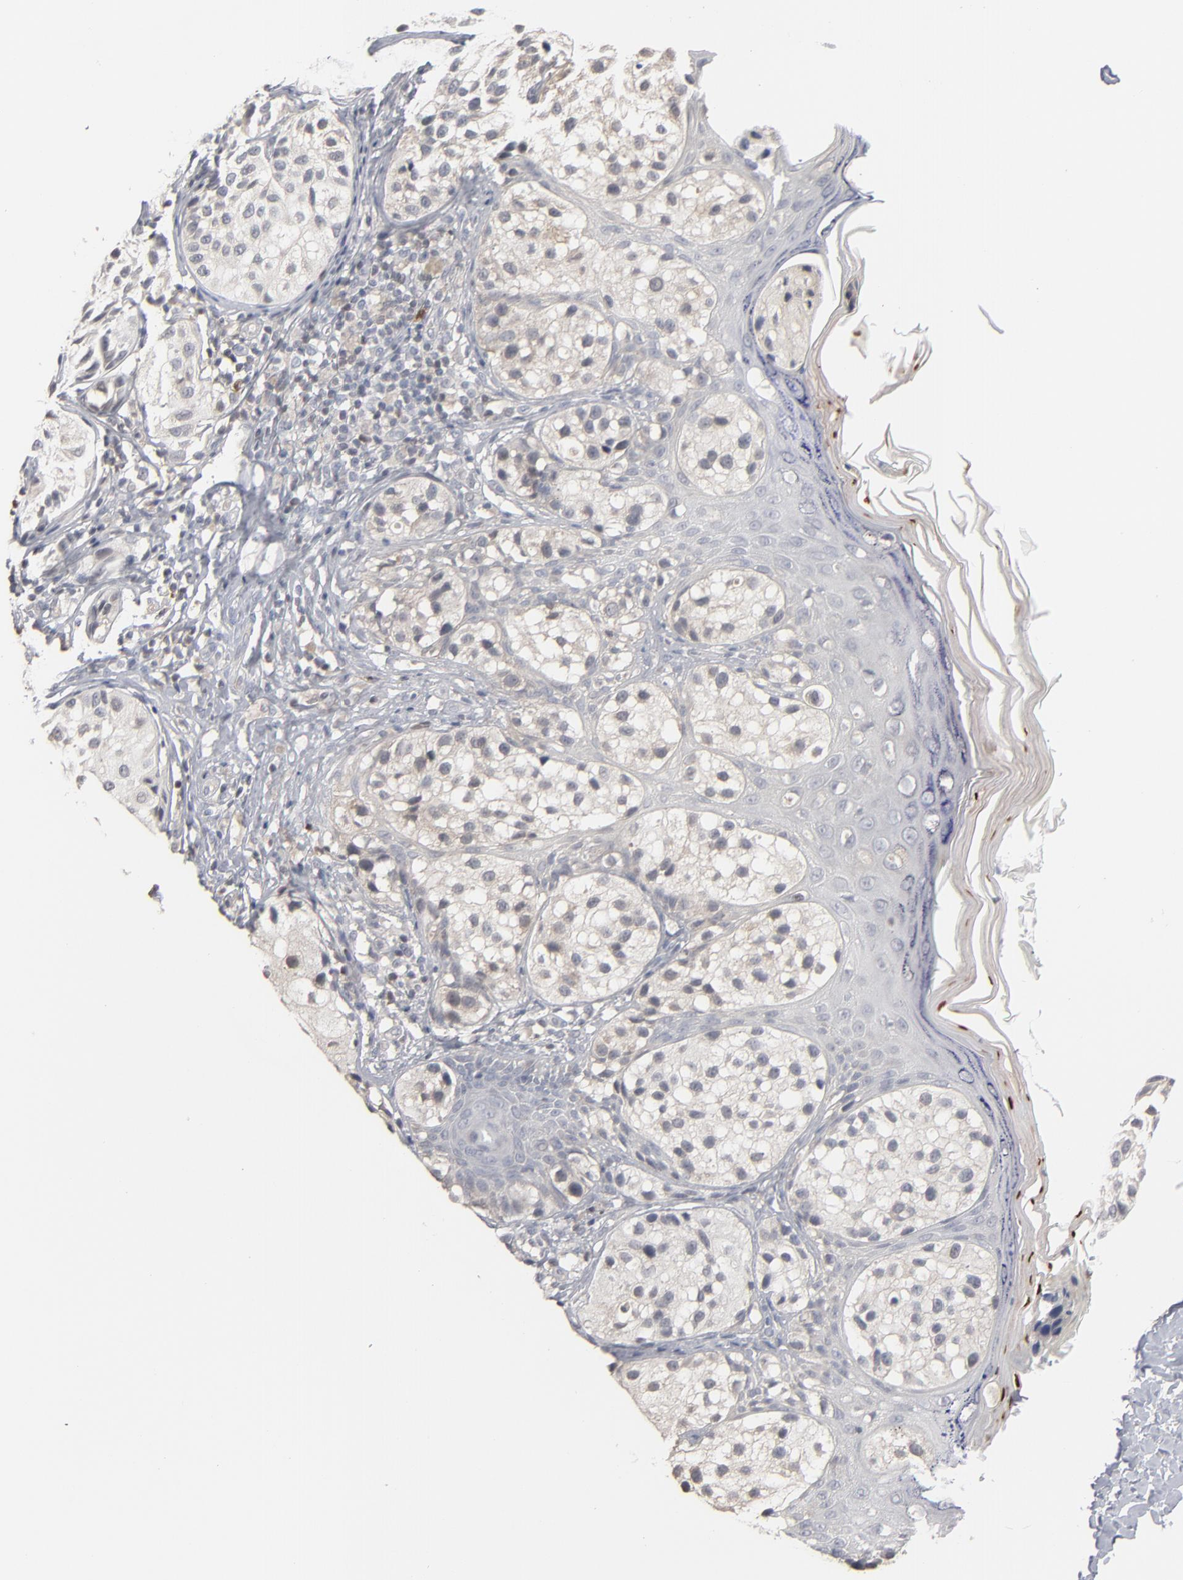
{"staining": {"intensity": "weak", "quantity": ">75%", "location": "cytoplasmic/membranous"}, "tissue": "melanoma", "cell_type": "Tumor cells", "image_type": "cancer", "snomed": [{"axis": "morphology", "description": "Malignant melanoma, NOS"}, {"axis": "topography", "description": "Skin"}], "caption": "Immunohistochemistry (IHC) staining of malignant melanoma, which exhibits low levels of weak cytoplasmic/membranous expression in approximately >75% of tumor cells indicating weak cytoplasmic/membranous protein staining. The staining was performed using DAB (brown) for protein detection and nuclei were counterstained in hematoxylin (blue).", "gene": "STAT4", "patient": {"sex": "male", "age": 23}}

* * *

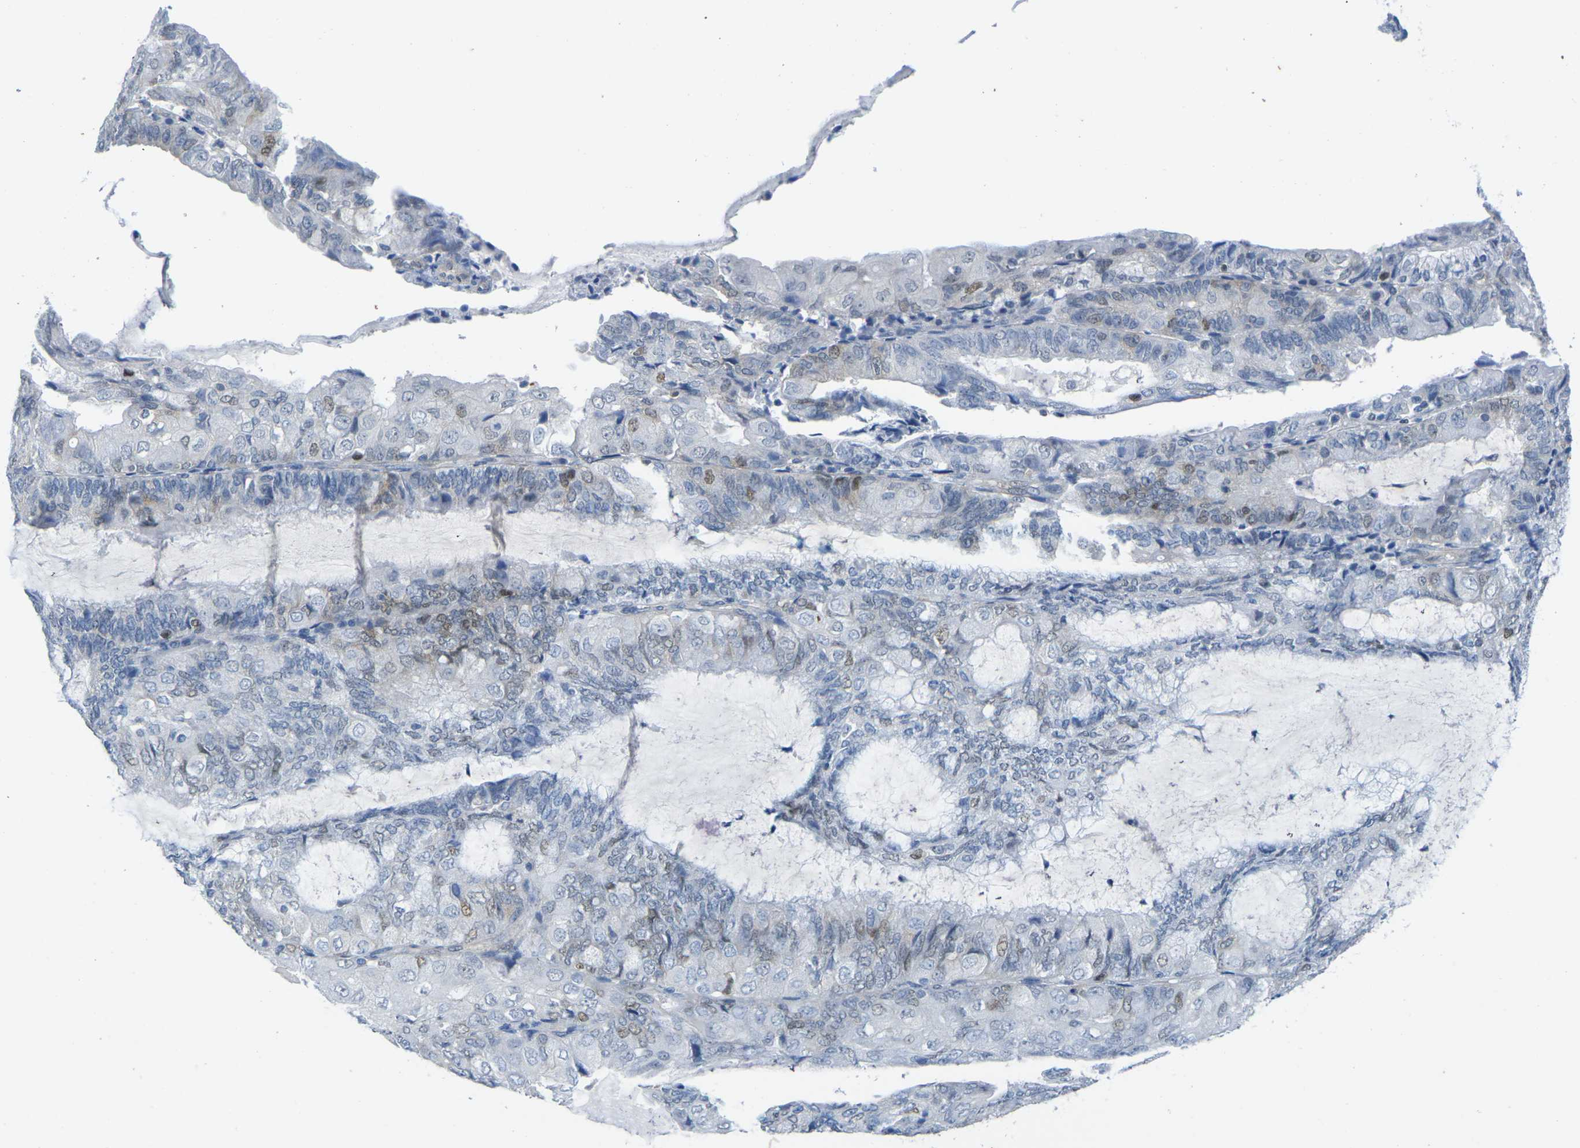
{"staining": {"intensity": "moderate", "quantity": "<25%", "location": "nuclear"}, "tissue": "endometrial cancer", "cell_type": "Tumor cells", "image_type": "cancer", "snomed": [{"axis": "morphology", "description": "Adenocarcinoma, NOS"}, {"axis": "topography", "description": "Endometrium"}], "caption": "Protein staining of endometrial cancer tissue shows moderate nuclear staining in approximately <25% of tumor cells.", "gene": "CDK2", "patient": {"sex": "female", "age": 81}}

--

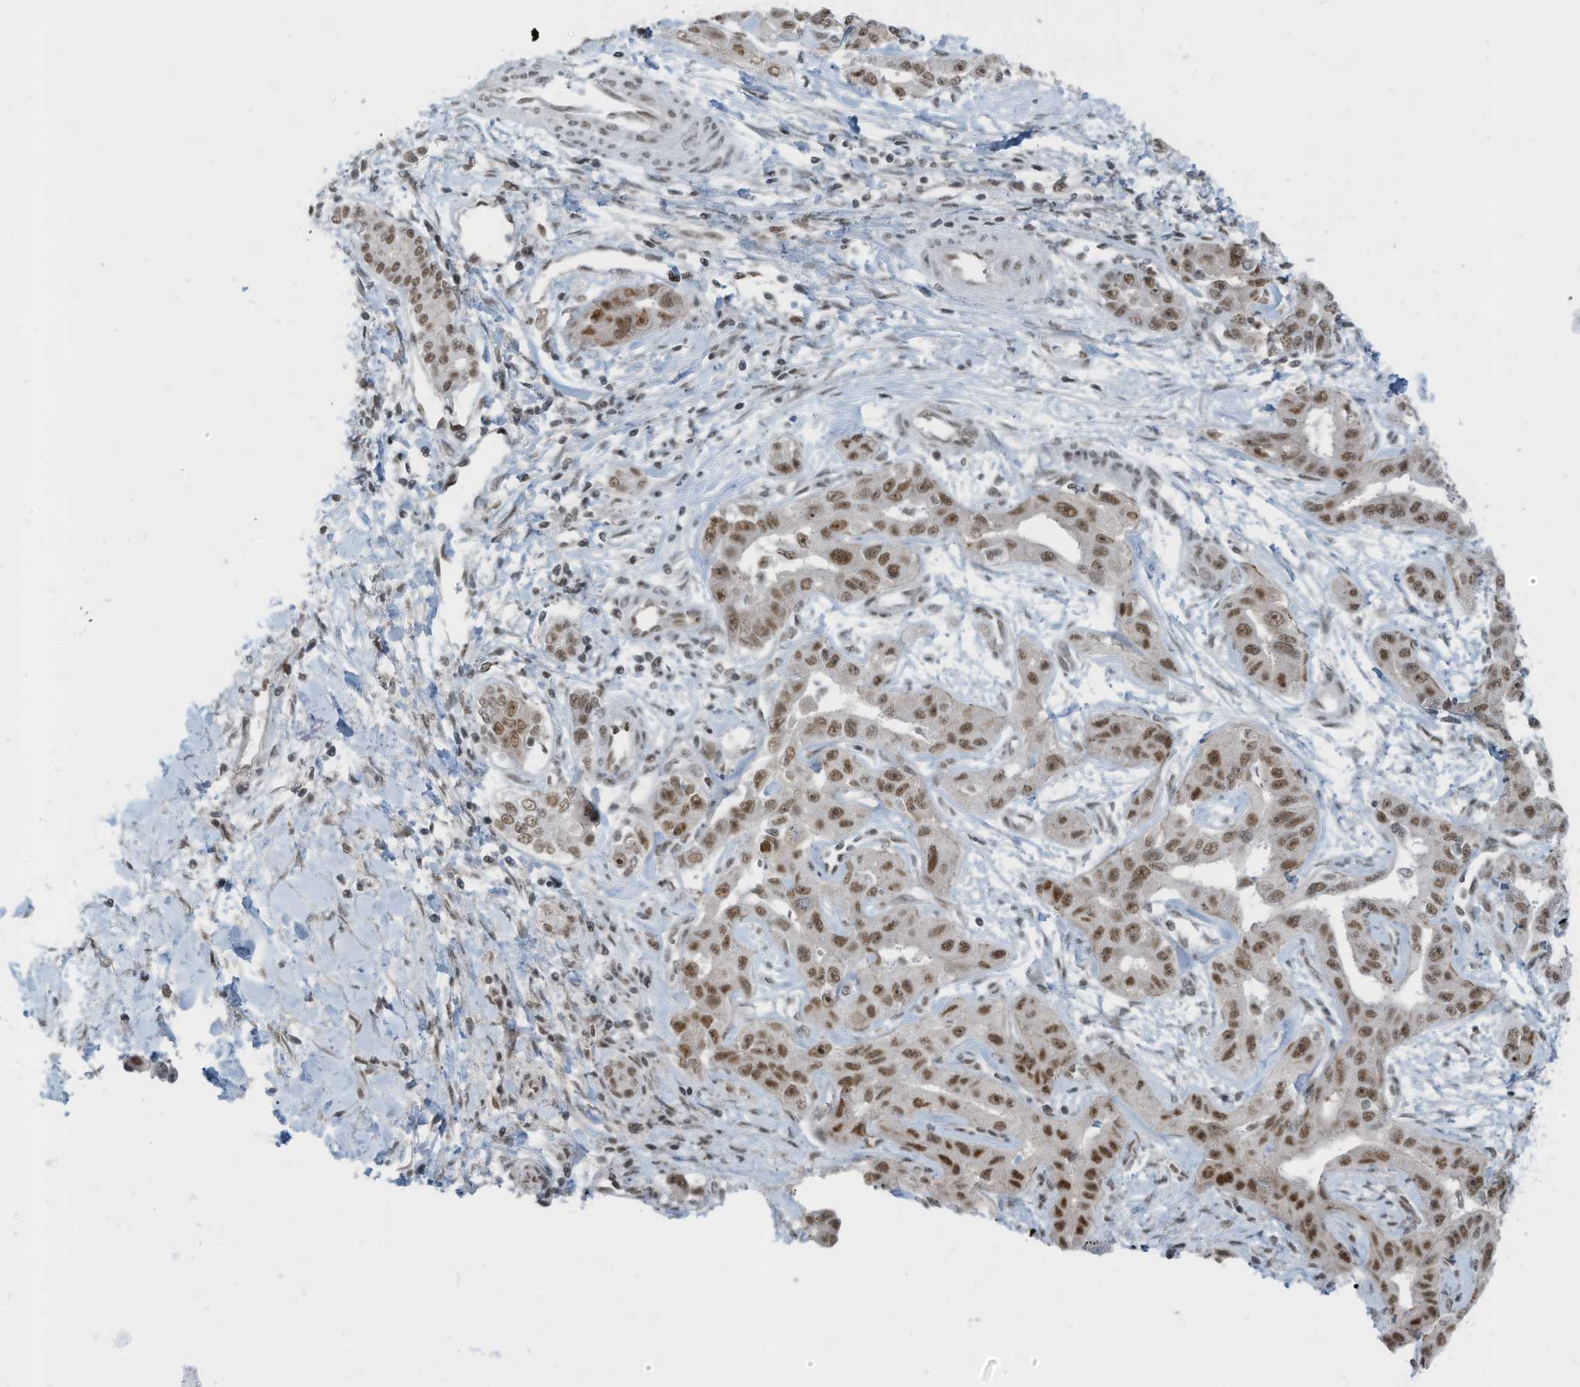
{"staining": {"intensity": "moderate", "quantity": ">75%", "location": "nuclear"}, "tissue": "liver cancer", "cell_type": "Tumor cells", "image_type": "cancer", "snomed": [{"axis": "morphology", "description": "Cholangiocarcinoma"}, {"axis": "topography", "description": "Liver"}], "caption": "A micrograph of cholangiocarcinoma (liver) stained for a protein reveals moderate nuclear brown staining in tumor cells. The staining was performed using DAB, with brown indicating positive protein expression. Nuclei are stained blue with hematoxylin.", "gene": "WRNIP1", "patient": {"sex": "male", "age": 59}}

Task directions. The answer must be a single number: the count of lines above that contain "blue".

Exercise solution. 2